I wanted to read a book like Fight club (which I have never read) but I saw that movie so I bought this instead. I do not regret that since this book had some good sections which was entertaining. However I found it slow and not so captivating as lets say Stephen Kings books. Not even close. It was an ok book would not really recommend it, infact at the end I just wanted the book to be finished already..! I would buy Fight club instead I think it would be better but I don't know =).


2 out of 5 stars Same thing as Fight Club, different premise   August 30, 2008
 0 out of 1 found this review helpful

How disappointed I am to realize only 20 or 30 pages into the book that Survivor is a cookie-cutter version of Fight club with a different premise. Let's look at the basics:

Main character of each, a quirky, nihilistic anti-hero whom you develop an odd sympathy for.
(sort-of) Antagonist -- Tyler Durden/Adam Branson -- character that the protagonist can't live with or without.
"Love" interest - Marla/Fertility, women whose weird personas heavily influence the protagonist's life and the unfolding of events. They, along with the antagonist, force the main character into a strange situation he wouldn't otherwise be in.
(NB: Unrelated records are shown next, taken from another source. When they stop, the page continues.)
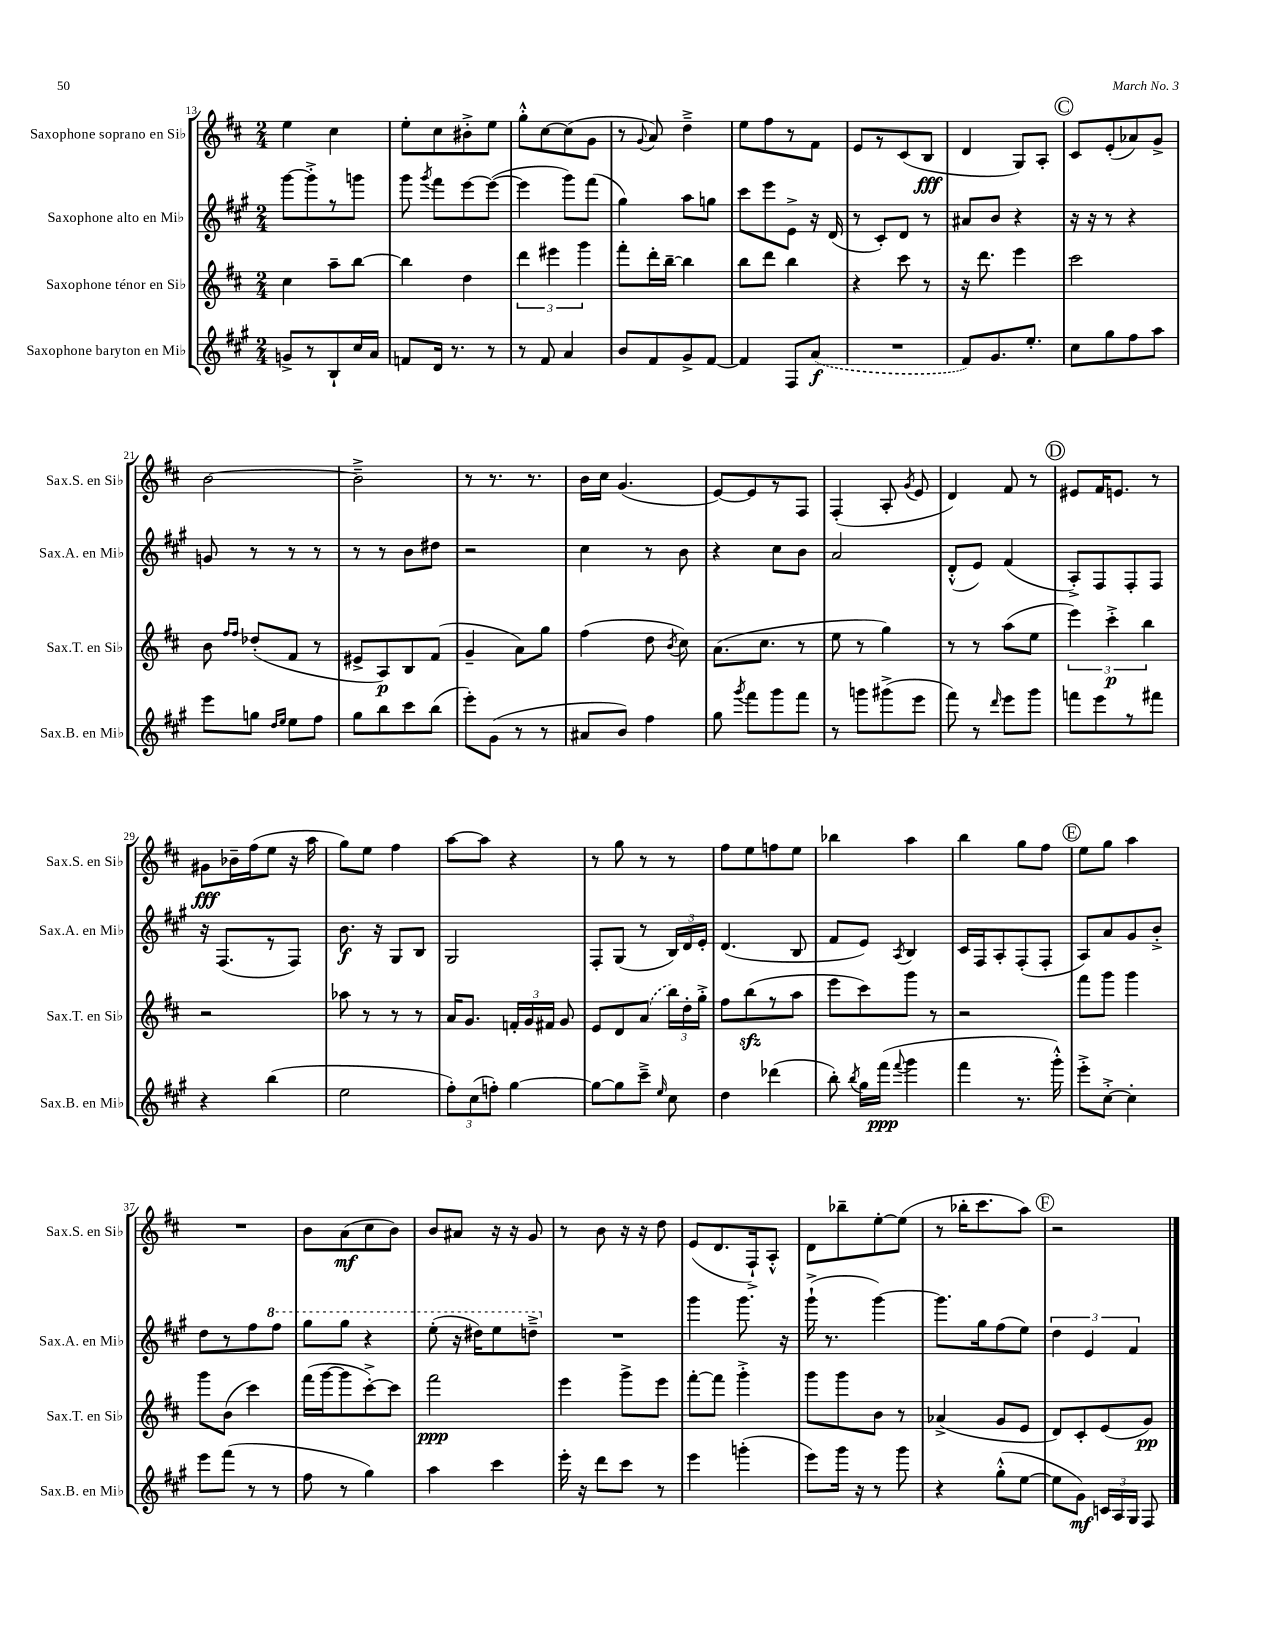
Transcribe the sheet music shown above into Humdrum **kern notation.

**kern	**kern	**kern	**kern
*staff4	*staff3	*staff2	*staff1
*clefG2	*clefG2	*clefG2	*clefG2
*k[f#c#g#]	*k[f#c#]	*k[f#c#g#]	*k[f#c#]
*M2/4	*M2/4	*M2/4	*M2/4
8g^	4cc#	[8ggg#	4ee
8r	.	8ggg#'^]	.
8B`	8aa~	8r	4cc#
16cc#	[8bb	8ggg	.
16a	.	.	.
=	=	=	=
8f	4bb]	8ggg#	8ee'
.	.	8qggg#	.
16d	.	8fff#	8cc#
8.r	.	.	.
.	4dd	[8eee	8b#'^
8r	.	(8eee_	8ee
=	=	=	=
8r	6ddd	4eee]	8gg'^^
8f#	.	.	[8cc#
.	6eee#	.	.
4a	.	8ggg#)	(8cc#]
.	6ggg	.	.
.	.	(8fff#	8g
=	=	=	=
8b	8fff#'	4gg#)	8r
.	.	.	8qqg
8f#	16ddd'	.	8a)
.	[16bb~	.	.
8g#^	4bb]	8aa	4dd~^
[8f#	.	8gg	.
=	=	=	=
4f#]	8bb	8ccc#	8ee
.	8ddd	8eee	8ff#
8F#	4bb	8e^	8r
(8a	.	16r	8f#
.	.	(16d	.
=	=	=	=
2r	4r	8r	8e
.	.	8c#')	8r
.	8ccc#	8d	(8c#
.	8r	8r	8B
=	=	=	=
8f#)	16r	8a#	4d
.	8.ddd	.	.
8.g#	.	8b	.
.	4eee	4r	8G)
8.ee'	.	.	.
.	.	.	8A'
=	=	=	=
8cc#	2ccc#	16r	8c#
.	.	16r	.
8gg#	.	8r	(8e'
8ff#	.	4r	8a-)
8aa	.	.	8g^
=	=	=	=
8eee	8b	8g	[2b
.	16qqff#	.	.
.	16qqff#	.	.
8gg	(8dd-'	8r	.
16qqdd	.	.	.
16qqee	.	.	.
8ee	8f#	8r	.
8ff#	8r	8r	.
=	=	=	=
8gg#	8e#^	8r	2b~^]
8bb	8A)	8r	.
8ccc#	8B	8b	.
(8bb	(8f#	8dd#	.
=	=	=	=
8eee')	4g~	2r	8r
(8g#	.	.	8.r
8r	8a)	.	.
.	.	.	8.r
8r	8gg	.	.
=	=	=	=
8a#	(4ff#	4cc#	16b
.	.	.	16cc#
8b)	.	.	(4.g
4ff#	8dd	8r	.
.	8qb	.	.
.	8cc#)	8b	.
=	=	=	=
8gg#	(8.a	4r	[8e)
8qggg#	.	.	.
8fff#	.	.	8e]
.	8.cc#	.	.
8ggg#	.	8cc#	8r
8fff#	8r	8b	8F#
=	=	=	=
8r	8ee	2a	(4F#'
8ggg	8r	.	.
(8ggg#^	4gg)	.	8A'
.	.	.	8qg
8eee	.	.	8e
=	=	=	=
8fff#)	8r	(8d'^^	4d)
8r	8r	8e)	.
16qqddd	.	.	.
8eee	(8aa	(4f#	8f#
8ggg#	8ee	.	8r
=	=	=	=
8fff	6eee)	8A'^)	8e#
8eee	.	8F#	16f#
.	6ccc#'^	.	.
.	.	.	8.e
8r	.	8F#'	.
.	6bb	.	.
8fff#	.	8F#	8r
=	=	=	=
4r	2r	16r	8g#
.	.	(8.F#	.
.	.	.	16b-~
.	.	.	(16ff#
(4bb	.	8r	8ee
.	.	8F#)	16r
.	.	.	16aa
=	=	=	=
2ee	8aa-	8.b	8gg)
.	8r	.	8ee
.	.	16r	.
.	8r	8G#	4ff#
.	8r	8B	.
=	=	=	=
12ff#')	16a	2G#	[8aa
.	8.g	.	.
(12cc#	.	.	.
.	.	.	8aa]
12ff')	.	.	.
[4gg#	24f'	.	4r
.	24g	.	.
.	24f#	.	.
.	8g	.	.
=	=	=	=
8gg#_	8e	8F#'	8r
8gg#]	8d	(8G#	8gg
8ccc#~^	(8a	8r	8r
16qqee	.	.	.
8cc#	24bb)	24B)	8r
.	24dd'	24d	.
.	24gg'^	24e'	.
=	=	=	=
4dd	8ff#	(4.d	8ff#
.	(8bb	.	8ee
(4ddd-	8r	.	8ff
.	8aa	8B	8ee
=	=	=	=
8bb')	8eee	8f#	4bb-
8qbb	.	.	.
16gg#	8ccc#)	8e)	.
(16fff#	.	.	.
8qqfff#	.	8qA	.
4ggg#	8ggg	4B	4aa
.	8r	.	.
=	=	=	=
4fff#	2r	16c#	4bb
.	.	16F#	.
.	.	8A'	.
8.r	.	(8F#'	8gg
.	.	8F#'	8ff#
16ggg#'^^)	.	.	.
=	=	=	=
8eee'^	8fff#	8A)	8ee
[8cc#'^	8ggg	8a	8gg
4cc#']	4ggg	8g#	4aa
.	.	8b'^	.
=	=	=	=
8eee	8ggg	8dd	2r
(8fff#	(8b	8r	.
8r	4ccc#)	8ff#	.
8r	.	8fff#	.
=	=	=	=
8ff#	(16fff#	8ggg#	8b
.	[16ggg	.	.
8r	8ggg]	8ggg#	(8a
4gg#)	[8ccc#'^)	4r	8cc#
.	8ccc#]	.	8b)
=	=	=	=
4aa	2fff#	(8eee'	8b
.	.	16r	8a#
.	.	16ddd#)	.
4ccc#	.	8eee	16r
.	.	.	16r
.	.	8ddd~^	8g
=	=	=	=
16eee'	4eee	2r	8r
16r	.	.	.
8ddd	.	.	8b
8ccc#	8ggg^	.	16r
.	.	.	16r
8r	8eee	.	8dd
=	=	=	=
4eee	[8fff#'	4ggg#	(8e
.	8fff#]	.	8.d
(4ggg'	4ggg'^	8.ggg#	.
.	.	.	16F#`^)
.	.	.	8A'^^
.	.	16r	.
=	=	=	=
8eee)	8ggg	(16ggg#`^	8d
.	.	8.r	.
16ggg#	8ggg	.	8bb-~
16r	.	.	.
8r	8b	[4ggg#)	[8ee'
8ggg#	8r	.	(8ee]
=	=	=	=
4r	(4a-^	8.ggg#]	8r
.	.	.	16bb-'
.	.	16gg#	8.ccc#
(8gg#'^^	8g	(8ff#	.
[8ee	8e	8ee)	8aa)
=	=	=	=
8ee]	8d)	6dd	2r
8g#)	8c#'	.	.
.	.	6e	.
24c	(8e	.	.
24A	.	.	.
24G#	.	6f#	.
8F#	8g)	.	.
==	==	==	==
*-	*-	*-	*-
In both Fight Club and Survivor, the protagonist spends an awful amount of time explaining facts on how-to's and other trivial matters. This is what annoyed me the most with Survivor -- Chuck, you already did this extensively in Fight Club. I didn't care when I read about how to thread a film projector (though I just went with the flow) and I certainly don't care how to get blood stains out of a carpet.

Any there's plenty of prose style that's similar between the two. It gets old fast. It get annoying fast.

Enough comparison. Let's talk about the story itself. I think the basic idea is great. But then he throws in a half-baked twist every thirty pages. And these things come in out of nowhere. One minute Tender's a pawn cleaning houses, two (short) chapters later he's the most popular man in the country. Things enter the story almost without precedent. Here, you can really see how he is TRYING too hard. And you will not get a real sense of anything beyond him cleaning the house. I found it hard to believe that Tender was a media mongol. I was reading the words, but I couldn't feel them. And the ending was the most arbitrary I've ever read in a novel. You can tell Chuck was running out of steam. I won't spoil anything about it.

Reading Survivor is like watching an ant colony construct a nest. You look at it from far above and you visualize the overall blueprint and result of everything, but it whizzes by so fast and so removed from your point of view, you can see what the ants built but you didn't experience anything.

I've been told by multiple people that all his books are similar, not in basic story premise but in other smaller characteristics, much like I explained above. I, therefore, will probably never read another of his books because, in the parlance of Palahniuk, they read like Survivor reads like Fight Club reads like... I suggest reading Fight Club and stopping there. You're not missing out on anything beyond that.